# New tool of death.



## Telum Pisces (Sep 27, 2007)

Fish death that is. Picked up a new Ocean Rhino RX5 from MBT today. I had Jim order it while I was in town for vacation and he had it here before I skip out of town. The fish will not know what hit them now. I can't wait to get out back home in SC. This is some serious gun. It's huge.:thumbup: And that's what she said.:thumbsup:


----------



## reefcreature (Oct 3, 2007)

ain't nothing like pulling the trigger for the first time on a new gun.


----------



## FelixH (Sep 28, 2007)

Nice!! You get to do any good diving up there yet?


----------



## Telum Pisces (Sep 27, 2007)

FelixH said:


> Nice!! You get to do any good diving up there yet?


Only been once so far. Lots of natural bottom compared to here. The seas stay rough a lot more often. So I can not get out in my boat as much. But I am trying to get to know some other divers with larger boats.:thumbup:


----------



## Sniper Spear-It (Jan 16, 2008)

*New gun huh bro*



Telum Pisces said:


> Only been once so far. Lots of natural bottom compared to here. The seas stay rough a lot more often. So I can not get out in my boat as much. But I am trying to get to know some other divers with larger boats.:thumbup:


 I also love that gun,dead accurate and it shoots quietly. the only thing i did to that exact model was drill a series of hole in the front end of the gun and add some foam to increase the boyouncy. Tough word after some brews. And i wish the rear stock was longer for when you have multiple shafts on the gun and when loading. But all n all a great gun


----------



## wirebiter (Jun 4, 2008)

I got that same gun last year. Man is it nice. Shoots straight, and has some amazing power. Went right thru an unsuspecting AJ's head with ease. You won't miss your old one for sure!


----------



## Offshore Angler (Apr 13, 2009)

Great gun lots of punch just wish it was as quiet as my Riffe...

Aim of the exercise:
Can you resume the spearfishing thread after its last post and carry it on?

Dataset entries:
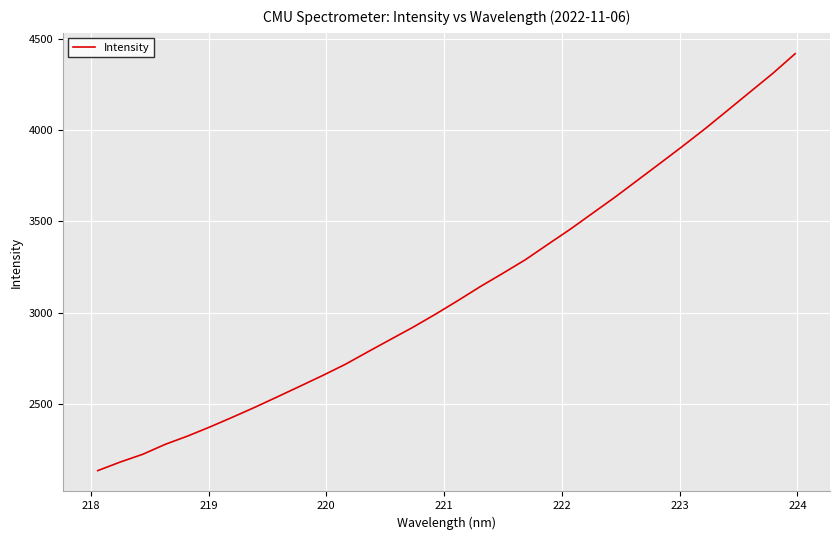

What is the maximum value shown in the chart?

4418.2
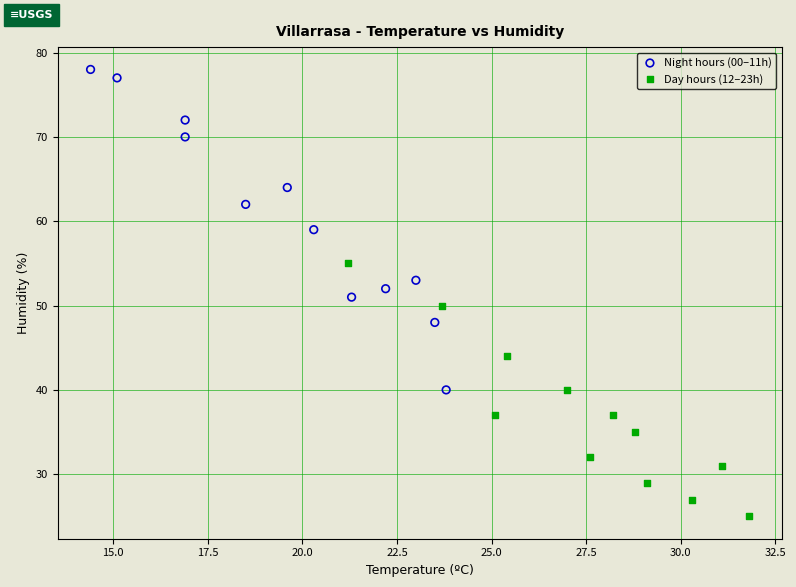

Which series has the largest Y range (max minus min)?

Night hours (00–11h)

==

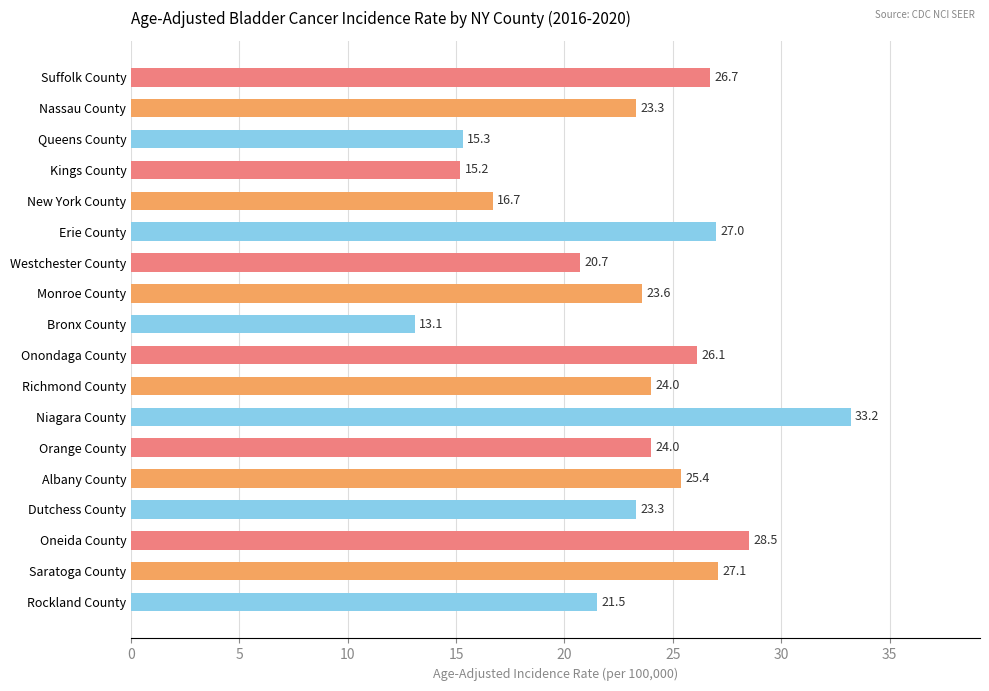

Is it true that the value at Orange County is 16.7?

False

Written answer:
----------



## ClemsonTiger11 (Aug 12, 2010)

Looks like a nice gun. I am new to spearfishing and my brother and dad went in and bought me a Mako Predator Pro Railgun for my b-day. Looks like a nice gun it's about 5 feet long and has 2 bands, has anyone had any experience with them? I can't wait to try it out!


----------



## wm4480 (Jul 2, 2009)

i've got that same rhino too. i put the kill kit on there also, and having that front kill spike is really nice. you'll enjoy that gun - wish they'd let me outta flight school for a weekend so i could go shoot mine again soon.

-Wilson


----------



## drlile (Sep 28, 2007)

*Add a light*

I shoot the Ocean Rhino RX4. Love it! 
Consider adding the front kill spike. I mounted a UK Mini Q40 Plus eLED to the front spike. Great for looking in holes and under ledges. I have a GoPro Hero HD video camera attached to a head mount. When shooting in a hole the light help you see the fish, acts as an aiming tool, and adds enough illumination for good video. The lights run about $45, and the Hero HD about $300. Have fun, shoot straight, and be safe!


----------



## jim t (Sep 30, 2007)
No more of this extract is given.